## Study material
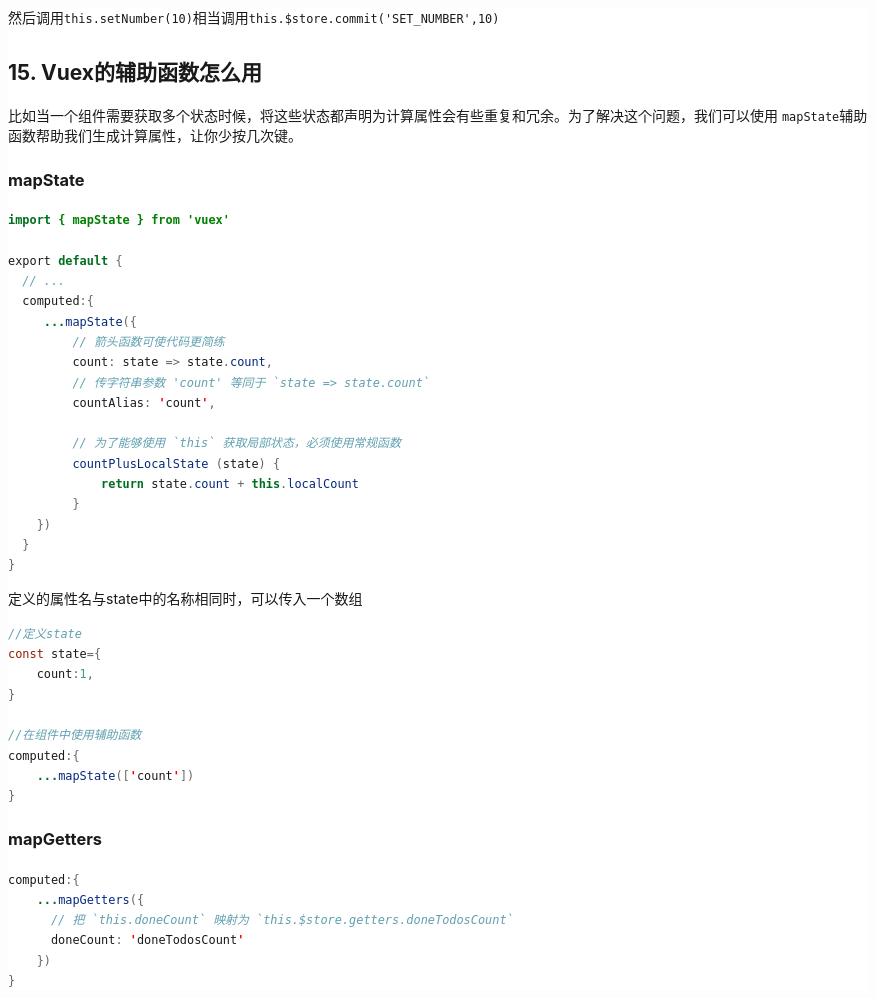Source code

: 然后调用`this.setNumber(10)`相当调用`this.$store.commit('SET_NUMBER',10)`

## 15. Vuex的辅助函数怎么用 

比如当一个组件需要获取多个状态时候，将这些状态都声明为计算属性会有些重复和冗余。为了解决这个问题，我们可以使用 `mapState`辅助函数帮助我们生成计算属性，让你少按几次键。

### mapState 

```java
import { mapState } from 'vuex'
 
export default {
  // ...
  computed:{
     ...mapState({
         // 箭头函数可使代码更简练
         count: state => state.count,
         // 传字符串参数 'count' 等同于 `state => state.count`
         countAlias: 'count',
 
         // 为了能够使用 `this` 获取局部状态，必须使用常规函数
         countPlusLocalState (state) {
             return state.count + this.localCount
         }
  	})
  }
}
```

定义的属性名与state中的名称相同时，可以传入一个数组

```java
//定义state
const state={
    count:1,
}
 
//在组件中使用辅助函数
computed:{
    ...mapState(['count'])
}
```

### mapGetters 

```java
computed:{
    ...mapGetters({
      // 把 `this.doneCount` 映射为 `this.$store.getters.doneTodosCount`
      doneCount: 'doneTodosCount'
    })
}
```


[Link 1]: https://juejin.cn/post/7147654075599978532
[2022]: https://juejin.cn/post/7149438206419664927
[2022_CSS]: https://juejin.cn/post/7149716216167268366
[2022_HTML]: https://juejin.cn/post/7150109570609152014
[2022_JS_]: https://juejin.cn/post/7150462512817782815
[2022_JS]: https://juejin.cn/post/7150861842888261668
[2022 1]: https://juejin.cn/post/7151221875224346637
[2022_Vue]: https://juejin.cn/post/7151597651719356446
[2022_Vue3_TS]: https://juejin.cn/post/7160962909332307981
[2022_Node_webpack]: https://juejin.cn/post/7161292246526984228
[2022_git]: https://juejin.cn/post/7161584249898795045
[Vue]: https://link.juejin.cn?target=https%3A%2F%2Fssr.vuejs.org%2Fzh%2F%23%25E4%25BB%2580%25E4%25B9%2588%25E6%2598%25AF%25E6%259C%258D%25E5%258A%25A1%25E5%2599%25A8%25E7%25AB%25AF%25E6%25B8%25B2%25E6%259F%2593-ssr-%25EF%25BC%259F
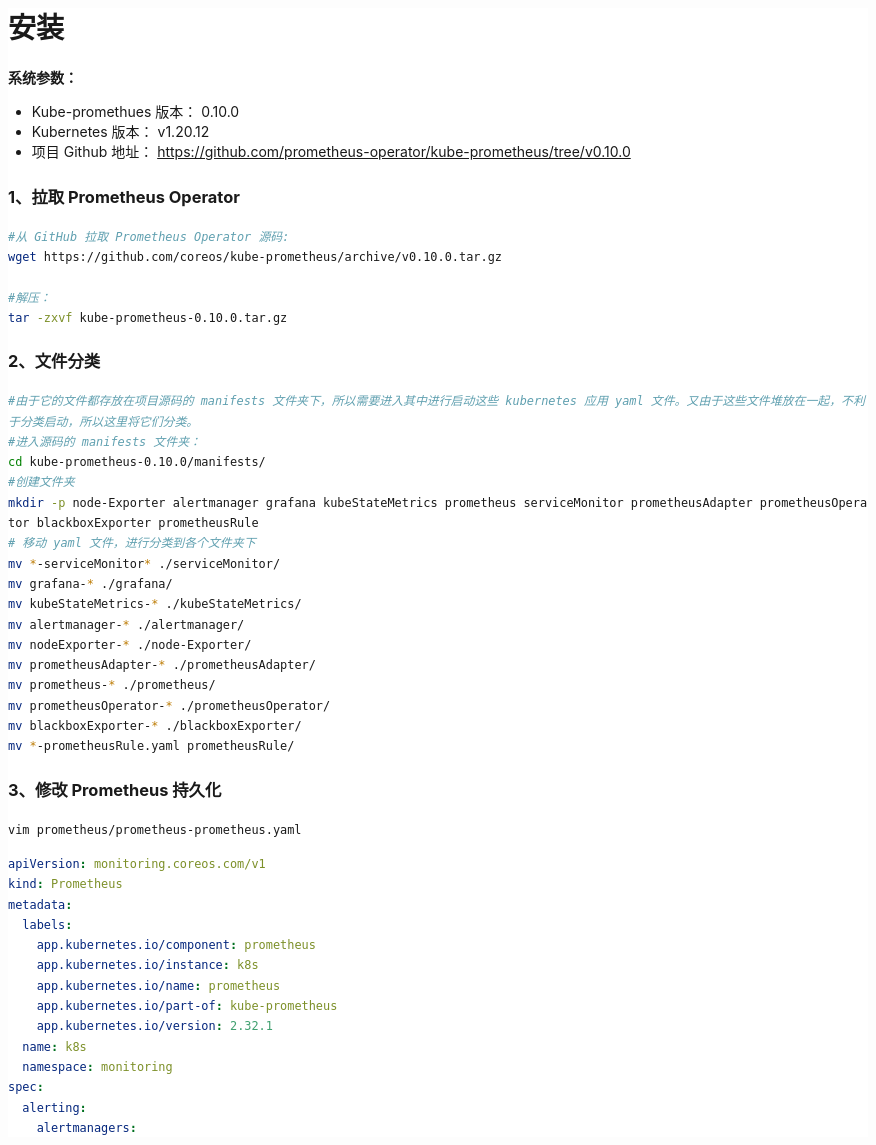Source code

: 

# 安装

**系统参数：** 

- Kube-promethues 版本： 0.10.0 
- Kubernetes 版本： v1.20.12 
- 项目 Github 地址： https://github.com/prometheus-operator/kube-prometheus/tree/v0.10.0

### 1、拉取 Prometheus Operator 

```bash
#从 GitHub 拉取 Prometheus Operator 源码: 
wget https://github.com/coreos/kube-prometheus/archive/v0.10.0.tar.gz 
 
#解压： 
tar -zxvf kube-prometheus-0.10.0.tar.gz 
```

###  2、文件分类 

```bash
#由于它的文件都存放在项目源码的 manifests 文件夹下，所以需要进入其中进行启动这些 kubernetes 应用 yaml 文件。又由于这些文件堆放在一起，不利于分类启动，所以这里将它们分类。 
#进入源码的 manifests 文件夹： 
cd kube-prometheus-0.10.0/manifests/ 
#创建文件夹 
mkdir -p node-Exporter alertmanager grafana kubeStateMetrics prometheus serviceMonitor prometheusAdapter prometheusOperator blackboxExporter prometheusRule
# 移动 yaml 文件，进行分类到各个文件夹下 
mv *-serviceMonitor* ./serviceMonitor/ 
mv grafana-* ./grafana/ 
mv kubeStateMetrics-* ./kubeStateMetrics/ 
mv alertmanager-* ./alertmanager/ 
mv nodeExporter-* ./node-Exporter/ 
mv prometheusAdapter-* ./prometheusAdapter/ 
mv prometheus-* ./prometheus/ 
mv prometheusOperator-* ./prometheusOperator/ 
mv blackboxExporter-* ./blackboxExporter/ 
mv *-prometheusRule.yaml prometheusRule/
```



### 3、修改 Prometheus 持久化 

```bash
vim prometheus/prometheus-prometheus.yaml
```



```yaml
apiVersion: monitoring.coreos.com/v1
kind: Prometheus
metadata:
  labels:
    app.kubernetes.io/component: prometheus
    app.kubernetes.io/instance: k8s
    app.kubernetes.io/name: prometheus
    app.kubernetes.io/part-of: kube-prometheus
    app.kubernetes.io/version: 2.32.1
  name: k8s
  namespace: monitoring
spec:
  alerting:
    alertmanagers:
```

## Exercise brief
Above are the records; copy each line from them that includes the string "doneCount".

## Solution to the problem
      // 把 `this.doneCount` 映射为 `this.$store.getters.doneTodosCount`
      doneCount: 'doneTodosCount'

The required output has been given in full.